This fall, flu season brought a bug of a different sort – the shutdown in the United Kingdom of Chiron Corporation, a major manufacturer of the influenza vaccine.

As a result, the United States will have only about half as much vaccine as was thought necessary by the US Centers for Disease Control and Prevention (CDC). Thus, early last month, the CDC modified its earlier goals and issued interim recommendations for use of available vaccine during the 2004-05 season.

According to the CDC, the top priority groups for vaccination (in no order of importance) are:

  • All children aged 6—23 months
  • Adults aged 65 years or over
  • Persons aged 2—64 years with certain chronic medical conditions
  • Women who will be pregnant during the influenza season
  • Residents of nursing homes and chronic care facilities
  • Children aged 6 months—18 years who take aspirin daily
  • Health care workers involved in direct patient care
  • Out-of-home caregivers and household members of children less than six months old

“For the rest of us,” says LHSFNA Health Promotion Division Director Mary Jane MacArthur, “avoid contact with people who are sick, eat healthy, exercise and wash your hands. If you get the flu, you will have to rely on the old-fashioned cure – bed rest, over-the-counter medications to relieve symptoms and lots of liquids.” More information is available from the American Lung Association.

The CDC concurred, saying in a formal statement, “Persons who are not included in one of the priority groups described above should be informed about the urgent vaccine supply situation and asked to forego or defer vaccination.”


  • Fever
  • Headache
  • Extreme tiredness
  • Dry cough
  • Sore throat
  • Runny or stuffy nose
  • Muscle aches
  • Nausea, vomiting, diarrhea (more common in children than adults)

Good Health Habits

  • Avoid close contact with sick people
  • Stay home when you are sick
  • Cover your mouth and nose when coughing or sneezing
  • Clean your hands
  • Avoid touching your eyes, nose or mouth

For more information, visit the CDC website.

Though the immediate cause of the shortage was the shutdown of the Chiron plant in Great Britain by the nation’s Medicines and Healthcare Products Regulatory Agency (MHRA), the problem has deeper origins.

Influenza is caused by a virus which, itself, mutates every year. Vaccine makers must track virus strains, then develop a slightly modified vaccine for each flu season. Once the formula is developed, it must be injected by hand into millions of fertilized chicken eggs. Each egg produces four or five doses of vaccine. The process is time-consuming and expensive.

Due to a variety of factors, the market for vaccine sales varies from year to year so it is difficult for manufacturers to predict how much will be needed and sold. It is not uncommon for a manufacturer to make millions of doses that go unsold. It cannot be saved and modified for another season.

This kind of unpredictability has caused many pharmaceuticals to get out of the business. Since the early 1970s, the number of flu vaccine makers has shrunk from more than a dozen down to two.

With only two makers, a problem like the one at Chiron can mean a major disruption in service.
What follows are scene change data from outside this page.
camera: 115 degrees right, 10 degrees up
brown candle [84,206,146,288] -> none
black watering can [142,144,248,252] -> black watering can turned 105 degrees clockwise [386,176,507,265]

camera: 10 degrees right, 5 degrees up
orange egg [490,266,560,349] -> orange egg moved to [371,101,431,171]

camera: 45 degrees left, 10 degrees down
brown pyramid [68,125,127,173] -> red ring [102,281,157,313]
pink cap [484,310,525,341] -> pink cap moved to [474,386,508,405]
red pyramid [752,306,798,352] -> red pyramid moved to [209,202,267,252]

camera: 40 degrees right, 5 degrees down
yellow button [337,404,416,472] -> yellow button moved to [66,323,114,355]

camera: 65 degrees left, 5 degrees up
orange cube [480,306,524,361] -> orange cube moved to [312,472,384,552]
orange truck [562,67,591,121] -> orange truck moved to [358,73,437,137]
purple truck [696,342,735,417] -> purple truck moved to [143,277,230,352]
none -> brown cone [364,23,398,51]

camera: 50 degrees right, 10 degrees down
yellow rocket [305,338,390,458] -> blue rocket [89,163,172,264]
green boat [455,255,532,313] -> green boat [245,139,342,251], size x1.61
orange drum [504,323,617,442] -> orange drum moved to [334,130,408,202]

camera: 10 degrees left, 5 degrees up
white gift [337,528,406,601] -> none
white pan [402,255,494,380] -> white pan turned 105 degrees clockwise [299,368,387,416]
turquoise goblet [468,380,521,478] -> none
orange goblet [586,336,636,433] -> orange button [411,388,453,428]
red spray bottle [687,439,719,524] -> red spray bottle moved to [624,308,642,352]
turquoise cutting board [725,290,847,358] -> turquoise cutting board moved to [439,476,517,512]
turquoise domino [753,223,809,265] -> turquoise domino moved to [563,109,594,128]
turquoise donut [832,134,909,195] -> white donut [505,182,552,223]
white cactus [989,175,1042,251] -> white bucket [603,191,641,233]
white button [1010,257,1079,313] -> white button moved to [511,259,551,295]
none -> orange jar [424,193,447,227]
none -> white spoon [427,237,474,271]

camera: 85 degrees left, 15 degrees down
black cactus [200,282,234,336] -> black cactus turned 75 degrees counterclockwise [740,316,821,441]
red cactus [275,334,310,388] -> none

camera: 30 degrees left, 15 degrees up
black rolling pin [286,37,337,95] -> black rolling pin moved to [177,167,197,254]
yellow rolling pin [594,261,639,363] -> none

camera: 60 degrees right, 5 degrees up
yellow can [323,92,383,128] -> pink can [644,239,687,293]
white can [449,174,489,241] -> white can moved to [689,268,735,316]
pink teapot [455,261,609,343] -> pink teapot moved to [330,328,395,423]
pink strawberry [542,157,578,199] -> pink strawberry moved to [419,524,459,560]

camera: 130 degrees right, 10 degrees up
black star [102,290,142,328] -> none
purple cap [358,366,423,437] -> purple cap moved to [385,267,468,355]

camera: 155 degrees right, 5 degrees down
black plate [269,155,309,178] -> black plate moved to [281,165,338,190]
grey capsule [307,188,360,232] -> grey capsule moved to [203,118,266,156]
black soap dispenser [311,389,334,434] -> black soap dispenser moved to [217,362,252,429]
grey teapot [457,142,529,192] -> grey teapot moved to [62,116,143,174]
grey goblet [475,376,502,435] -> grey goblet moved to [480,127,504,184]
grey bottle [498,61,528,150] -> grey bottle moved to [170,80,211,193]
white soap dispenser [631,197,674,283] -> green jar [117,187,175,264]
Because of this year’s elections, however, the long lines of seniors waiting for flu shots created a negative photo opp for the Bush administration. However, US Health and Human Services Department Director Tommy Thompson urged seniors to be patient, saying his agency would monitor the situation and move available supplies around so that most seniors would be able to get shots. He asked seniors to consult with their doctor or to notify the CDC if they are unable to get a shot.

On the other hand, many critics suggested that the administration should have been watching more closely. Apparently, all national health agencies that had ordered vaccine from Chiron were informed in August that the shortfall would occur. Most made arrangements to purchase additional amounts from the world’s other supplier, Aventis Pasteur, Inc. Though US officials, too, were informed, they placed no additional orders. However, they denied any malfeasance and stressed that enough shots will be available to inoculate most people who have high risk.

It is not known how dangerous the flu will be this season. Throughout the 1990s, the infection played a role in about 51,000 American fatalities each year, including about 8,000 attributable directly to the virus. Faced with the lessened availability of vaccine, an emphasis on good nutrition and personal health precautions is a must throughout this flu season.